Fiscal Impact for Clinton County
Prescott presented localized projections for Clinton County. The county’s estimated 2028 net budget is $13,837,766. Under his distribution formula, Clinton County would receive between $15 million and $17.6 million — a gain of roughly $2 million to $4.5 million over current funding levels.

The plan would also eliminate assessor offices in all 92 Indiana counties and reduce workloads in auditor and treasurer offices, producing an estimated statewide administrative savings of $150 million to $200 million per year. No new debt backed by property taxes would be permitted upon passage, no new tax increment financing (TIF) districts could be created, and existing TIF districts would dissolve once their underlying debt is retired.

Questions From the Audience
The Q&A session surfaced several pointed concerns.
One audience member noted that Frankfort has a renter population approaching 40 percent, with many residents living below the poverty line, and questioned whether taxing services would place a disproportionate burden on lower-income residents. Prescott responded by returning to the county-level numbers, arguing that Clinton County as a whole would come out ahead financially under his formula.

A school board member asked whether charter school and voucher students would be included in the funding formula. Prescott said the structure mirrors the current education fund — dollars follow the student — and public schools receive the vast majority of dollars now and in his plan.

A business owner raised questions about what would replace property tax abatements and TIF districts as tools to attract economic development. Prescott argued that eliminating property taxes altogether is itself a significant incentive for businesses and that counties would manage economic development initiatives through their general funds.

Concern also arose about whether the state could eventually “claw back” the new system and reinstate property taxes — a parallel drawn to the lottery’s original promise of funding education and community projects such as construction of the Nature Center at Camp Cullom. Prescott said the two-year wind-down period makes reinstatement considerably more difficult in practice, and he repeated his support for an accompanying constitutional amendment.   “I think it is important to have a constitutional amendment run at the same time as this — to put in as a constitutional protection that property taxes could not come back,” he said. Notably, Prescott, however, said he would sponsor and vote for the bill even without constitutional guarantees because he believes “it is the right thing to do.”

Genda’s Reaction
State Rep. District 41 Mark Genda, who hosted the event and introduced Prescott, made clear at the outset that he had come to the meeting as a listener, not an advocate. He told the crowd he had “not looked at one piece” of what Prescott was presenting and was there “just as you are — to learn, absorb, and be your voice in Indiana.”

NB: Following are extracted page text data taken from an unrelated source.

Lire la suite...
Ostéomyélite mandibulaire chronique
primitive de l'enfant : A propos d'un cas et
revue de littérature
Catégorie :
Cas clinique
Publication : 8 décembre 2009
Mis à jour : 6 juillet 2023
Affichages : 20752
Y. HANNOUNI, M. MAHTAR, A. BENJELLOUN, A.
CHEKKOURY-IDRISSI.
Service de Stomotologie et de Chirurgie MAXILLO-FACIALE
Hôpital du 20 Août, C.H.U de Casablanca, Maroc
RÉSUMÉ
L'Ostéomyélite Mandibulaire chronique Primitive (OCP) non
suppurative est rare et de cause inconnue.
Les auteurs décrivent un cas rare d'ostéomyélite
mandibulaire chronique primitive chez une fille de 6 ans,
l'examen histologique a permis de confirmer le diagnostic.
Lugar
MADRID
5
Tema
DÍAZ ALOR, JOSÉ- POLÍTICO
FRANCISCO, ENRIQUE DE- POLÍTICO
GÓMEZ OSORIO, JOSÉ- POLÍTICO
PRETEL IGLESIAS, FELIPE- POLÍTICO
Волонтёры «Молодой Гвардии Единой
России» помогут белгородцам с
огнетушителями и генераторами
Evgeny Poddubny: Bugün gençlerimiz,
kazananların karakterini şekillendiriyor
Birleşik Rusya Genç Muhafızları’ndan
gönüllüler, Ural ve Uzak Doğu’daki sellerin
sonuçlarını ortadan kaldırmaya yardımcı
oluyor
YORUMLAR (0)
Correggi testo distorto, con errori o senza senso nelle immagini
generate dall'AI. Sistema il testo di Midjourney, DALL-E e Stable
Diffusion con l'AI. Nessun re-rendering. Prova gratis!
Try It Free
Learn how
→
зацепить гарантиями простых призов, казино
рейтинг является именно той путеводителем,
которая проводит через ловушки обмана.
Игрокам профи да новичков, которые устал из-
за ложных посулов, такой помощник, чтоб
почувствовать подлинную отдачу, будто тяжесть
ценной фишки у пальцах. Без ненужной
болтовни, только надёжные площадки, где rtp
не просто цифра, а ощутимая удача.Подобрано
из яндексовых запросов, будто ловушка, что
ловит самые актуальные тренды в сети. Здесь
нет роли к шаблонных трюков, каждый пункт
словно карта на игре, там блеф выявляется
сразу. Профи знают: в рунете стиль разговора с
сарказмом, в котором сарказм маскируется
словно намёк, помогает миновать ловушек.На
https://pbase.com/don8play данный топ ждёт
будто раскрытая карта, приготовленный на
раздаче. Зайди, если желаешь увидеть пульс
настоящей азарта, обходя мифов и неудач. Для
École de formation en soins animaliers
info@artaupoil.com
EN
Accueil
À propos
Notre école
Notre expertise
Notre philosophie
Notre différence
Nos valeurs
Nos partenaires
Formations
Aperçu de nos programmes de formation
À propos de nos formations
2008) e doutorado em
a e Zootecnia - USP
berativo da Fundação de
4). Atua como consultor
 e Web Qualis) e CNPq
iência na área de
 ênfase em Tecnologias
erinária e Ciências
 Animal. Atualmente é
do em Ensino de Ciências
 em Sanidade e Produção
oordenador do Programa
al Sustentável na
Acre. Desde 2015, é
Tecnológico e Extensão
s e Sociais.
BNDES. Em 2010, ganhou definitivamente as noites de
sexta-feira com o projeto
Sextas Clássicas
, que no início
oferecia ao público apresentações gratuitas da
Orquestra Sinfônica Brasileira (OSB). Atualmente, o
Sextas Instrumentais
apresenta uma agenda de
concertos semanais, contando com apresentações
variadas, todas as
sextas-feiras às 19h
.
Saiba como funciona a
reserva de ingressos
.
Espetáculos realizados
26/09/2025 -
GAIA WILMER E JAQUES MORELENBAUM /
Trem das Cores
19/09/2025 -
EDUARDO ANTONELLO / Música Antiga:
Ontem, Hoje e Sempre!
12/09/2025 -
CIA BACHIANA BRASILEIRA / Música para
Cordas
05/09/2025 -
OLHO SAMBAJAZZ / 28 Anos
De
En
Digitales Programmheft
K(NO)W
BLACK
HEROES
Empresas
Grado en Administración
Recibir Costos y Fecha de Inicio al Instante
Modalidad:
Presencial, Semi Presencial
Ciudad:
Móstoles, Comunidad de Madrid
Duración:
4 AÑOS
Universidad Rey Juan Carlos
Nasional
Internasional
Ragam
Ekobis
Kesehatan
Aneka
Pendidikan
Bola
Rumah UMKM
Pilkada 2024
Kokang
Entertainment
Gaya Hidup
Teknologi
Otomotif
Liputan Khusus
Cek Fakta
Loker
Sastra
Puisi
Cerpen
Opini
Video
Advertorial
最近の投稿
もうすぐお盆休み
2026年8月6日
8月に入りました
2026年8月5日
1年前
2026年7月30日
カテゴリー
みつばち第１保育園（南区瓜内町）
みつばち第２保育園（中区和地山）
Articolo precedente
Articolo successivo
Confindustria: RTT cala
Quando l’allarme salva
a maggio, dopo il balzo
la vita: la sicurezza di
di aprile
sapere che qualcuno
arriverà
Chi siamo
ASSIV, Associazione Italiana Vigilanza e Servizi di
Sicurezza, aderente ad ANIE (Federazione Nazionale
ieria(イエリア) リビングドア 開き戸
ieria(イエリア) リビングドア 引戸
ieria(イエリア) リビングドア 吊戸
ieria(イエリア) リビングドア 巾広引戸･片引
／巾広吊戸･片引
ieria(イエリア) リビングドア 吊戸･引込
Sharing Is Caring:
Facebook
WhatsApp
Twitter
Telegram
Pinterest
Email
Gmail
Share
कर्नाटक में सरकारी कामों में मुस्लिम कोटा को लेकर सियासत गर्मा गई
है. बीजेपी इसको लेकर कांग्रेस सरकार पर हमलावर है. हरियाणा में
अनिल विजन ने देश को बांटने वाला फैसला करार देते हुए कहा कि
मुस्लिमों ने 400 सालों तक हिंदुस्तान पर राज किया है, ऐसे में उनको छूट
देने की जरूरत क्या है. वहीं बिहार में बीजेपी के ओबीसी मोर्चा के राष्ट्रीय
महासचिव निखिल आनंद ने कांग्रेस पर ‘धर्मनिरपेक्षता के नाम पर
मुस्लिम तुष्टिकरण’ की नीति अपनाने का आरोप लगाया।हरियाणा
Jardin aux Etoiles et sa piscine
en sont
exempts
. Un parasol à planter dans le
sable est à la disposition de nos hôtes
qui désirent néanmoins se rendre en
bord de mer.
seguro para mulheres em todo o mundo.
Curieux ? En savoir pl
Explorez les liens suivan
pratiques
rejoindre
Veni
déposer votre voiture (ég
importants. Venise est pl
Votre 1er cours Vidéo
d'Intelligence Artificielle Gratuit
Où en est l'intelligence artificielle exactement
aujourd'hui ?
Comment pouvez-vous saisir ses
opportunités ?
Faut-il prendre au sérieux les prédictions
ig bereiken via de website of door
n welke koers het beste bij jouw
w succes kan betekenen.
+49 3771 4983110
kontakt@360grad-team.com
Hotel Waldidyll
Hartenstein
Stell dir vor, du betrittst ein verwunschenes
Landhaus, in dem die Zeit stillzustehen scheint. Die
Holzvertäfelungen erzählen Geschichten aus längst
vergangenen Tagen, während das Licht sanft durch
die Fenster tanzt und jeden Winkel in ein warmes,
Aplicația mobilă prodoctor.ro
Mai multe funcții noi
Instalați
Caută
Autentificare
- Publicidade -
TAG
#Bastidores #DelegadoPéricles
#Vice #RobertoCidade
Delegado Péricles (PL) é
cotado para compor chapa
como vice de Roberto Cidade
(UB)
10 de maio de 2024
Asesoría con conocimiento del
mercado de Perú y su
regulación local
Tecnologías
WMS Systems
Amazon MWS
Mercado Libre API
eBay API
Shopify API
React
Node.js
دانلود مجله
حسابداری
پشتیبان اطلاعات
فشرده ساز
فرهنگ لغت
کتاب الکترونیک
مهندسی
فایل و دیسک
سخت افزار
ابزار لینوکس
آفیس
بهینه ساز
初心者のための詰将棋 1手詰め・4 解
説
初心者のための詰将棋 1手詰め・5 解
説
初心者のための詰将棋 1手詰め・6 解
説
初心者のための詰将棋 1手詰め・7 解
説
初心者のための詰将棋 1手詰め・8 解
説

Genda opened the Q&A by asking the audience to raise their hands if their property taxes had gone up. Virtually every hand in the room went up. He then facilitated the Q&A, thanked Prescott for sharing the plan with Clinton County, and invited further questions from the audience.  Genda was pleased with the turn out and indicated he was still in a listening mode.  Genda is listening to the evolving proposal as numbers are clarified, and listening to his constituents and what their thoughts are on the proposal.

Next Steps
Prescott said the listening tour is designed to surface problems before the bill moves into committee.

“I would rather find the problems now and try to figure out a solution before it gets to that committee point,” he said.

Residents who want to weigh in before November can scan a QR code Prescott provided at the meeting to access a feedback survey. Prescott also encouraged attendees to contact their local associations and elected officials to register support or opposition ahead of the legislative session.